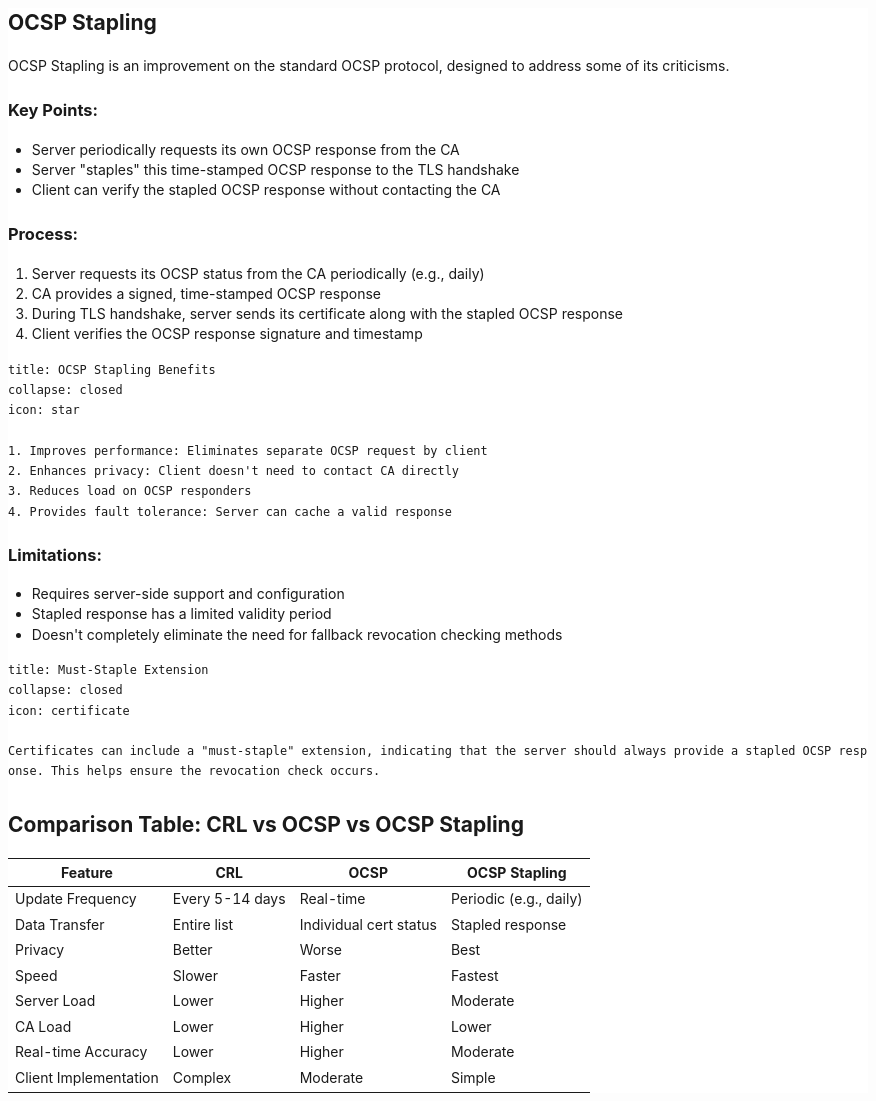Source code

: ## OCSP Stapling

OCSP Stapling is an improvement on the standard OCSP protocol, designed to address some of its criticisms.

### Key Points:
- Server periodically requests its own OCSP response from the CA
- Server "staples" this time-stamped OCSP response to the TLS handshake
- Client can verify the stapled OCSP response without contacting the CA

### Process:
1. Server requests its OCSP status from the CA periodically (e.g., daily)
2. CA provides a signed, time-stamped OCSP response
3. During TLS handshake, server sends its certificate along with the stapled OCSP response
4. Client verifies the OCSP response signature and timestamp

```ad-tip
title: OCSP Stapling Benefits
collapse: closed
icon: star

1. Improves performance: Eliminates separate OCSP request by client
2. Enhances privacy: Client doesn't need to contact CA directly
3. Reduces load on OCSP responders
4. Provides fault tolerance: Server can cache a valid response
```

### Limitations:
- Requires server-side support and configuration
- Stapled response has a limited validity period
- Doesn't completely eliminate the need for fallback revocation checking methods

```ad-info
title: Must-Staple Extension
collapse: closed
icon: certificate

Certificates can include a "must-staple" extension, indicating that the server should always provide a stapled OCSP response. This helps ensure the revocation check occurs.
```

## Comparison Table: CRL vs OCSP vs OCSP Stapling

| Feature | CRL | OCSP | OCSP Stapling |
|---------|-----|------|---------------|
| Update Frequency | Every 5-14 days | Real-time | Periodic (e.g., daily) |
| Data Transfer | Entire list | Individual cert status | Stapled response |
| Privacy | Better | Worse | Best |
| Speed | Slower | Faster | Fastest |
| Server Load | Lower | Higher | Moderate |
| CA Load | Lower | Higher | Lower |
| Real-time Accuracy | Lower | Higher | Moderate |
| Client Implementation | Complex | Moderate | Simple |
:::::
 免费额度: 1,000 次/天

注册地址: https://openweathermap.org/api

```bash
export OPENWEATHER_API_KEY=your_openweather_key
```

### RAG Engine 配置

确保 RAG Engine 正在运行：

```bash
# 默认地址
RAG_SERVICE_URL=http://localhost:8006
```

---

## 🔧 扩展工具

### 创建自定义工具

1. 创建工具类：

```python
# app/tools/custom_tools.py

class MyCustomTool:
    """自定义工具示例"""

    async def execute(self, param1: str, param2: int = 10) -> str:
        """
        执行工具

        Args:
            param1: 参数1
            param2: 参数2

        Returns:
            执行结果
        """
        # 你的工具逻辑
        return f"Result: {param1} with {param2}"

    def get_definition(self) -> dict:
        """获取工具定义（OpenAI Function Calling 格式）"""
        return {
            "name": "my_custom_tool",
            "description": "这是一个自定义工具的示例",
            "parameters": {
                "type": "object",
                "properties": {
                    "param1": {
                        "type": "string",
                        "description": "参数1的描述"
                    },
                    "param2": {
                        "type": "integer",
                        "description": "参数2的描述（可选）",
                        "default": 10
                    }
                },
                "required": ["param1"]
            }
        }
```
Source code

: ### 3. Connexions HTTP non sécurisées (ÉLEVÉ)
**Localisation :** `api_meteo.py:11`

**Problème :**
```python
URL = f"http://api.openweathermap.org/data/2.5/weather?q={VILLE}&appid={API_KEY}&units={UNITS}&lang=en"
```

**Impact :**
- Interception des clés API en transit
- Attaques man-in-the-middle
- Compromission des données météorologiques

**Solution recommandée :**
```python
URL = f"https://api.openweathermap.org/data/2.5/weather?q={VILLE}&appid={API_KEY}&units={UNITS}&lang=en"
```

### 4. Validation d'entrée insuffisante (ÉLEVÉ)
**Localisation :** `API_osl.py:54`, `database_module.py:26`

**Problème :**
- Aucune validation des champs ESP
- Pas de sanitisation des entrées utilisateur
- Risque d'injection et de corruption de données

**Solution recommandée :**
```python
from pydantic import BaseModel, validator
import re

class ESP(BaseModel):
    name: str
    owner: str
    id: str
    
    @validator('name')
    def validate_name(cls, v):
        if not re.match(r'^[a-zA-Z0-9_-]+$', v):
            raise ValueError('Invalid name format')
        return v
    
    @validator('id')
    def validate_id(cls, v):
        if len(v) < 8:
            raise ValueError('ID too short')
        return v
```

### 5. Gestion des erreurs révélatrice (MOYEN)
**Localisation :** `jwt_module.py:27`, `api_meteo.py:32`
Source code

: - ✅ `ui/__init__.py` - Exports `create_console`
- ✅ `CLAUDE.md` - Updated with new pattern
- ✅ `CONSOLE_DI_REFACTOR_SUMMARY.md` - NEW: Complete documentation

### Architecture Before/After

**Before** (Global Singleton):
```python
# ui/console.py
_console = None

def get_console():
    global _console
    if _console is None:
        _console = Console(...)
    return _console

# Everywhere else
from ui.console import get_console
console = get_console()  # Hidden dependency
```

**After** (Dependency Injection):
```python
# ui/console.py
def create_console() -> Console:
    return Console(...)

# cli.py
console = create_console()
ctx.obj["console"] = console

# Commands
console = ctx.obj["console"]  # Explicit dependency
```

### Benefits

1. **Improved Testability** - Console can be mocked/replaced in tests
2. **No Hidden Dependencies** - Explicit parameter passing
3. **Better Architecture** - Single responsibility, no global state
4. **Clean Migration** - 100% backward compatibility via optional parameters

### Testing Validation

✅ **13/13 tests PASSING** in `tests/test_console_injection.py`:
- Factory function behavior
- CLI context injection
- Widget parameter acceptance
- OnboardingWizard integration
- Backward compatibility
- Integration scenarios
:::::
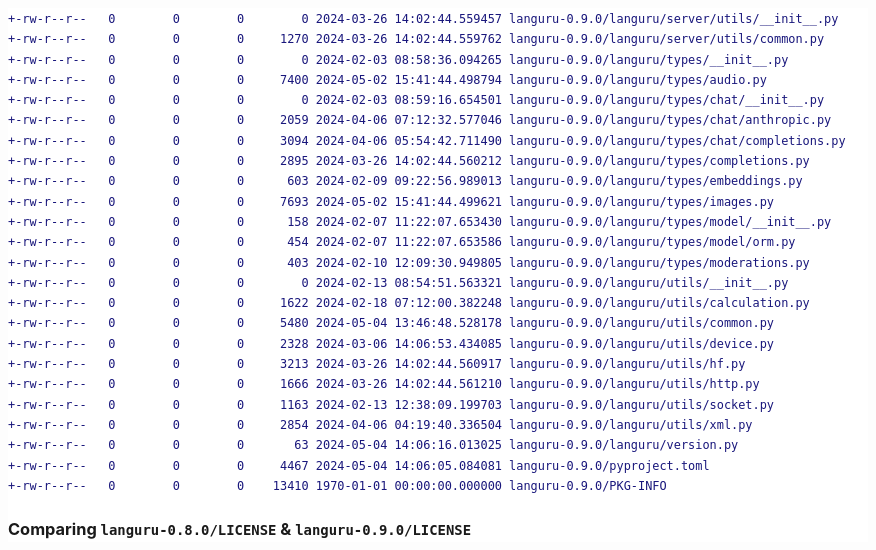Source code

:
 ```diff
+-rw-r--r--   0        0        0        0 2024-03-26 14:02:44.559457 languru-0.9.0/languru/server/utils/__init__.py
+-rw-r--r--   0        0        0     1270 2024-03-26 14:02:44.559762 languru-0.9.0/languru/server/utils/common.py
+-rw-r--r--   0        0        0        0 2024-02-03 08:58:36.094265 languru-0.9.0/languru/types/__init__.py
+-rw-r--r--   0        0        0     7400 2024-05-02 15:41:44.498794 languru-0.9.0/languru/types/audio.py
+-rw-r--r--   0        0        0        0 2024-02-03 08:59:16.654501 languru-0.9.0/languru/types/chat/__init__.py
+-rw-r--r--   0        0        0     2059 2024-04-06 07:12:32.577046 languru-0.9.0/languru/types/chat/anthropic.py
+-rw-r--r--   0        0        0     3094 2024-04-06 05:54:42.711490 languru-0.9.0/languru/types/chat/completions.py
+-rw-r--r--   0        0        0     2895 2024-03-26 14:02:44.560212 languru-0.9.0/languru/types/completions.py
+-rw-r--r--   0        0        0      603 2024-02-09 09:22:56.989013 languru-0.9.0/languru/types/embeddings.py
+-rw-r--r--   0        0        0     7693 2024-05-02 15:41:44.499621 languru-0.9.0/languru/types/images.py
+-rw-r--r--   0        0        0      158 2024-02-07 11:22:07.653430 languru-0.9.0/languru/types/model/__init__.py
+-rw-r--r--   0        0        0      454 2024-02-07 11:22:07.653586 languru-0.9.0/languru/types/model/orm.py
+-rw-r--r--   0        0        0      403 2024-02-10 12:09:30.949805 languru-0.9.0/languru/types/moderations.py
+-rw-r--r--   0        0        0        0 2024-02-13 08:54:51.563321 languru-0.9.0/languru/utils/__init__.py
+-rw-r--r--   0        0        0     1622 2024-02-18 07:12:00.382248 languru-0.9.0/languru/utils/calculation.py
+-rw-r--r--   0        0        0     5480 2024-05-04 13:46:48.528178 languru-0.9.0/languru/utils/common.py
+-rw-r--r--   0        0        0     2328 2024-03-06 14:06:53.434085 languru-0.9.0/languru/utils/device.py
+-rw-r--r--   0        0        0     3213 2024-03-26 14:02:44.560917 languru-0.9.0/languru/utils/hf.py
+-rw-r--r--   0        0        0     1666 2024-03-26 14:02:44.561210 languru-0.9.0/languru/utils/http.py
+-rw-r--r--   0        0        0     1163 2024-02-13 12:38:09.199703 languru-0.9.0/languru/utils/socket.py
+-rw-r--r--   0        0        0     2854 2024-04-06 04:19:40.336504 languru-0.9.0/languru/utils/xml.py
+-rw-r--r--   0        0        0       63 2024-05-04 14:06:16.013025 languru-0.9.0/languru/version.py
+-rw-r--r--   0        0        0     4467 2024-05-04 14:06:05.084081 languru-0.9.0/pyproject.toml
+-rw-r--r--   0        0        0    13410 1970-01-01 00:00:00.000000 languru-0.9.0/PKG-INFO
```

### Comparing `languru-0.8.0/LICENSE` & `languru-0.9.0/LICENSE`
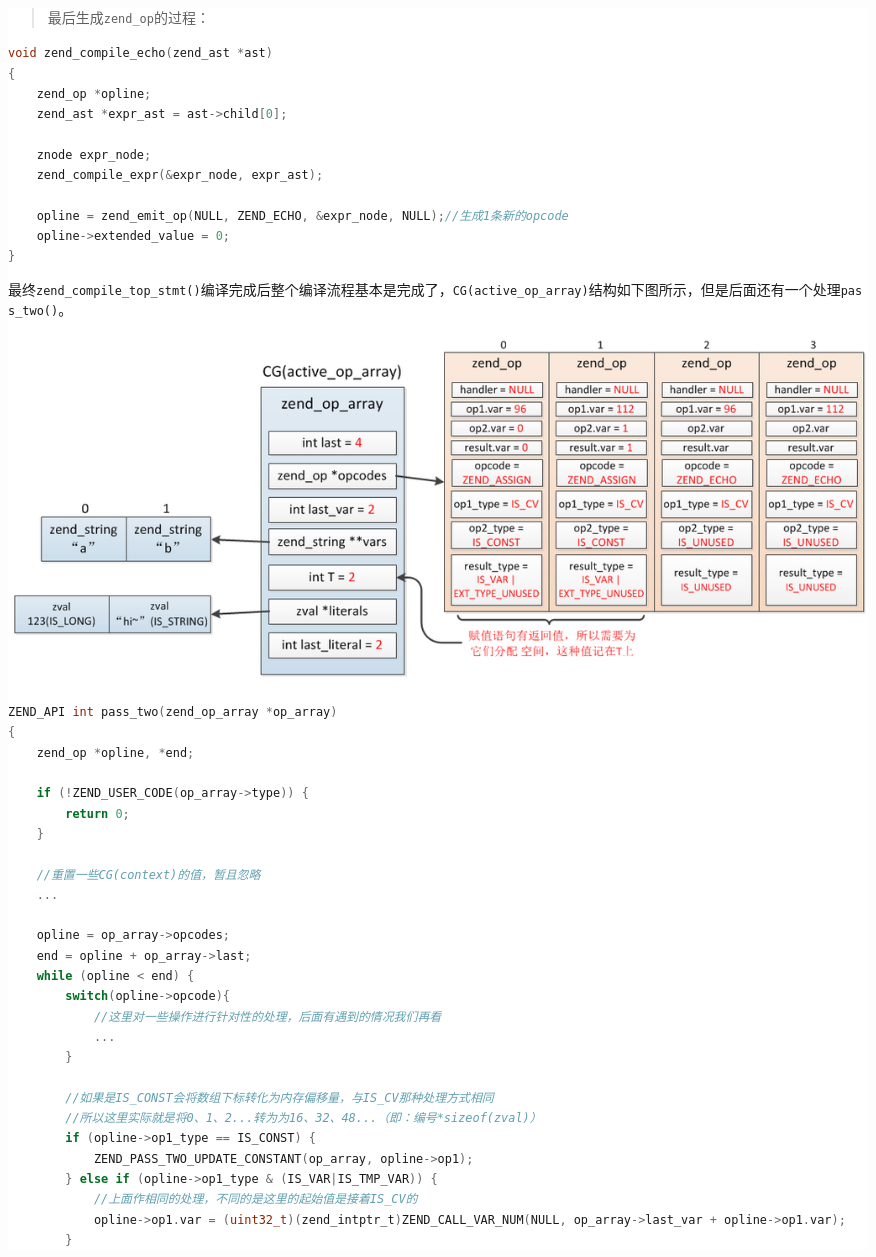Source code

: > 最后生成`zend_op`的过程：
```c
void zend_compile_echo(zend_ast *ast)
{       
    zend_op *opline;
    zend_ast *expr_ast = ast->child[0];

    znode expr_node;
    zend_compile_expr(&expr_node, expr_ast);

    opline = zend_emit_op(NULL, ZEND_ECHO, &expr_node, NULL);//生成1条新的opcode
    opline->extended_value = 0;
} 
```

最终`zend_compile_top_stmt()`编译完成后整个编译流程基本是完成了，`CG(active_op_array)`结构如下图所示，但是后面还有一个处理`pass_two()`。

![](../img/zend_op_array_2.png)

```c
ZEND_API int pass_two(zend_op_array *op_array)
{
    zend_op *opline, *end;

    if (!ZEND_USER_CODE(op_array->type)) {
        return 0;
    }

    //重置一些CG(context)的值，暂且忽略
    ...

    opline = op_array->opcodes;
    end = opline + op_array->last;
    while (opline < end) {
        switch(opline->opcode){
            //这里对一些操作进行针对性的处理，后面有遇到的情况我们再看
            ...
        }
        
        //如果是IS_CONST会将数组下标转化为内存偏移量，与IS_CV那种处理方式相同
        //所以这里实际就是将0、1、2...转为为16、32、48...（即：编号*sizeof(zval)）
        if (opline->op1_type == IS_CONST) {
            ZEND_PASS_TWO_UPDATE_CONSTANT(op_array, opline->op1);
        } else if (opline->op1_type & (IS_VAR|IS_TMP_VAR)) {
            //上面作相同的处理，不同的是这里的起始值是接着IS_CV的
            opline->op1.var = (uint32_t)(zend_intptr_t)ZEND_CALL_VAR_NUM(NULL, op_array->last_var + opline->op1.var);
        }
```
:::::
### TASK DETAILS
Take every line from the listing above that includes the word "completions" and copy it.

### WRITTEN ANSWER
+-rw-r--r--   0        0        0     3094 2024-04-06 05:54:42.711490 languru-0.9.0/languru/types/chat/completions.py
+-rw-r--r--   0        0        0     2895 2024-03-26 14:02:44.560212 languru-0.9.0/languru/types/completions.py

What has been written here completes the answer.